Intervention de Bernard Laponche

Réunion du 17 avril 2014 à 17h00
Commission d'enquête relative aux coûts passés, présents et futurs de la filière nucléaire, à la durée d'exploitation des réacteurs et à divers aspects économiques et financiers de la production et de la commercialisation de l'électricité nucléaire

Bernard Laponche, ancien directeur général de l'AFME, aujourd'hui ADEME :

La France est probablement en surcapacité pour certains aspects, mais les coûts ne sont pas favorables. Il faudrait connaître le détail des chiffres.

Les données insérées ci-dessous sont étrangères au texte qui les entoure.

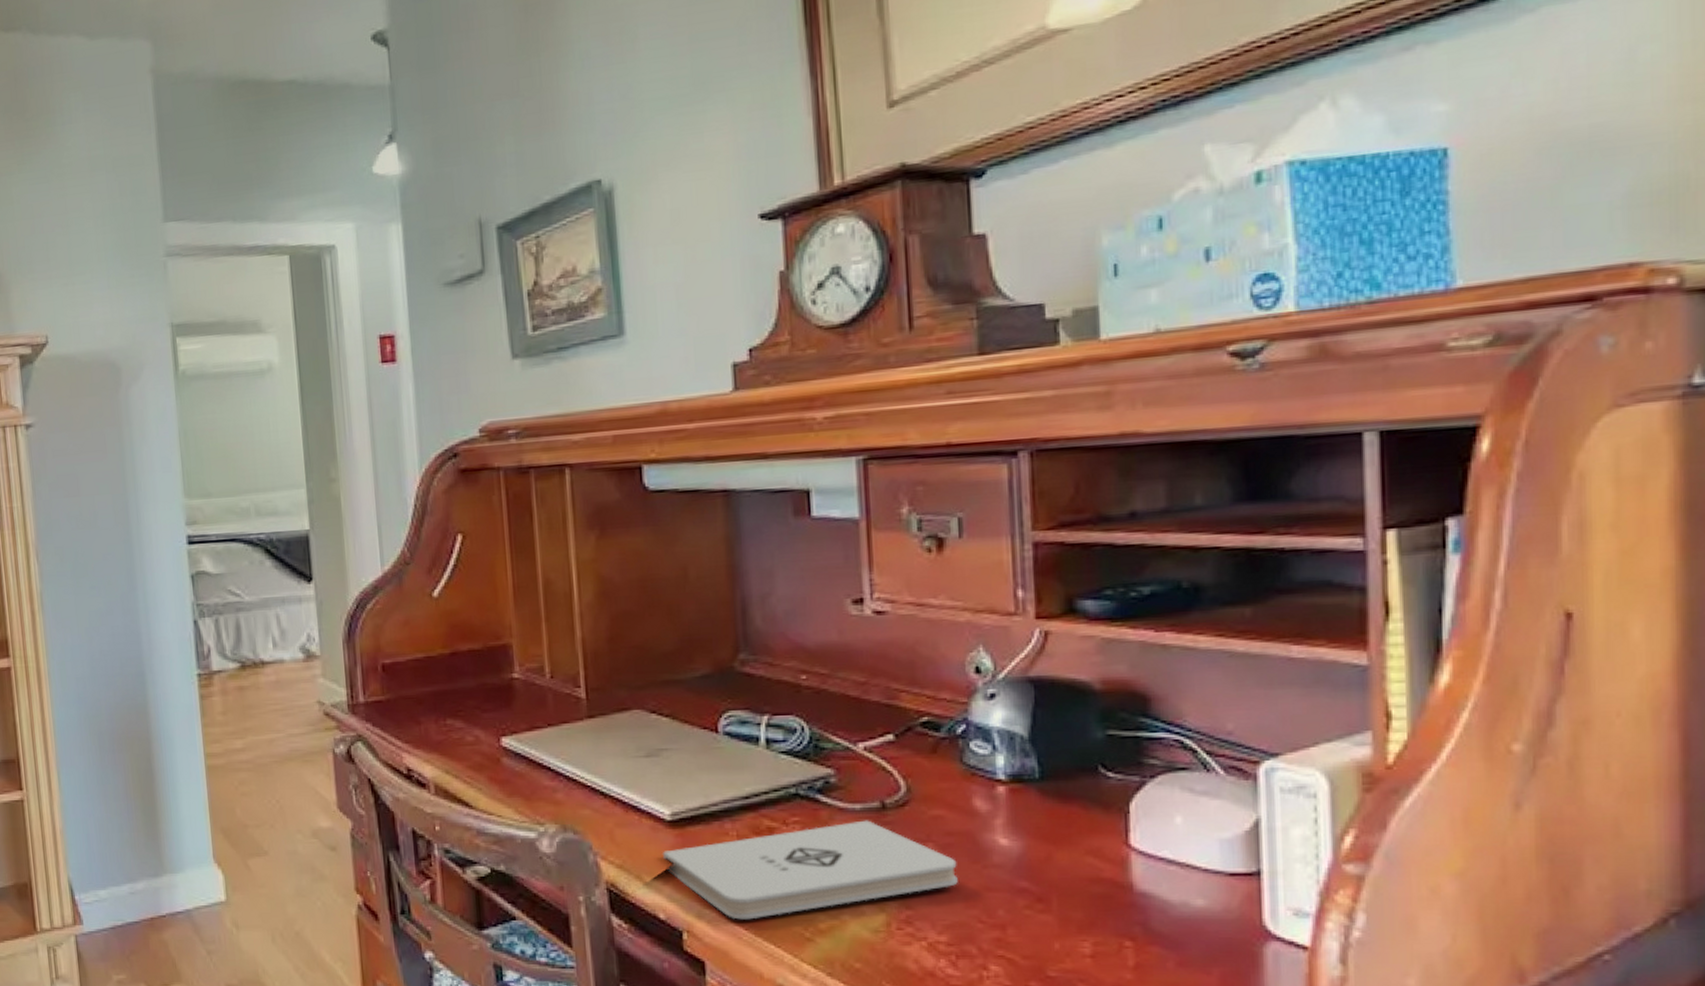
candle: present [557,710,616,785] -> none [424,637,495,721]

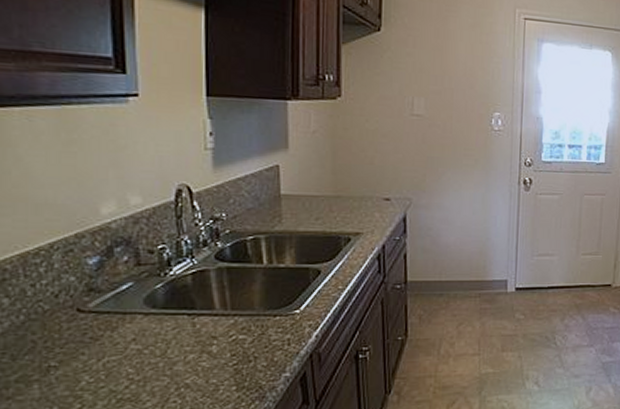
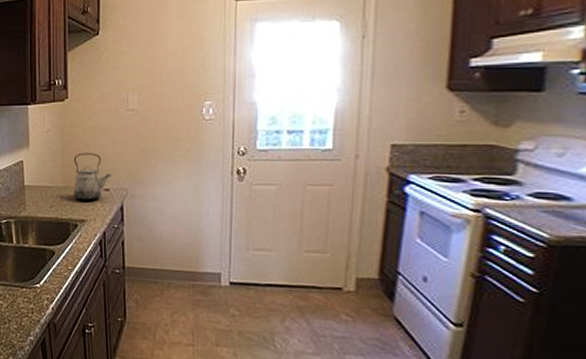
kettle: none [347,158,394,212] -> present [74,153,112,201]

Du point de vue de l'offre, le rapport est un peu léger. L'absence de l'ADEME dans le choix des scénarios illustre un manque d'intérêt pour la demande et le rapport se limite en fait au poids du nucléaire dans le mix électrique. Or, il est très grave de ne pas prendre en compte la demande car, selon que cette dernière sera de 350 ou de 600 milliards de kilowatt-heure, la réflexion sur l'industrie nucléaire sera très différente : la différence est un facteur 2, même si la part du nucléaire reste de 50 %.

Les comparaisons quantifiées figurant dans le rapport ne comportent ni le scénario de négaWatt ni celui d'Enerdata, et il n'est tenu compte ni des incertitudes de sûreté ni de l'éventualité et du coût d'un accident nucléaire. Un exercice de prospective peut aussi bien viser à rechercher la perspective optimale pour les auteurs de la prospective elle-même qu'à présenter aux décideurs politiques l'ensemble des avantages et des risques. Or, le seul risque pris en compte dans le rapport – comme d'ailleurs de nombreuses autres études – est le risque climatique, sans que soient évoqués ni les autres pollutions ni le risque nucléaire.

Ce matin, pour la première fois, il a été question des coûts et de l'assurance : évoquer une probabilité d'accident grave de 10-4 par année.réacteur n'a de prime abord rien de très évocateur, mais cela signifie qu'il existe une probabilité d'accident pour 10 000 cas possibles, c'est-à-dire pour 250 réacteurs PWR, soit à peu près l'ensemble de ceux qui existent dans le monde, pour une durée de fonctionnement de quarante ans. Pour 58 réacteurs, l'occurrence annoncée par cette probabilité est de 0,23 accident. Il ne s'agit pas là, contrairement à ce qu'a dit M. Thierry Salomon, d'une probabilité de zéro – ni même epsilon – multipliée par l'infini.

Il y a là une grande faiblesse dans un exercice de prospective qui, même s'il était moins détaillé, pourrait au moins poser la question du risque. Les anomalies génériques introduisent une incertitude considérable dans les scénarios et, même lorsque le nucléaire joue un rôle important, on pourrait veiller à ce que sa proportion soit moins sensible à ces anomalies.

L'exemple du Japon est à cet égard très intéressant. Selon une étude que j'ai réalisée sur l'énergie au Japon après Fukushima, l'arrêt des réacteurs, qui fournissaient moins d'un tiers de la consommation, n'a pas cassé le système électrique, ce qui n'aurait pas été le cas si la consommation d'électricité avait reposé pour 65 % sur ces réacteurs nucléaires. Le risque aurait alors été pratiquement impossible à maîtriser.